**Activity**
Pictures stay out. Everything else in the entries is copied exactly.

**Given data**
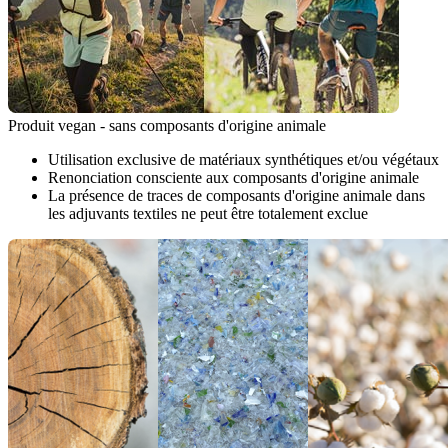
Produit vegan - sans composants d'origine animale
Utilisation exclusive de matériaux synthétiques et/ou végétaux
Renonciation consciente aux composants d'origine animale
La présence de traces de composants d'origine animale dans
les adjuvants textiles ne peut être totalement exclue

**Solution for this exercise**
Produit vegan - sans composants d'origine animale
Utilisation exclusive de matériaux synthétiques et/ou végétaux
Renonciation consciente aux composants d'origine animale
La présence de traces de composants d'origine animale dans
les adjuvants textiles ne peut être totalement exclue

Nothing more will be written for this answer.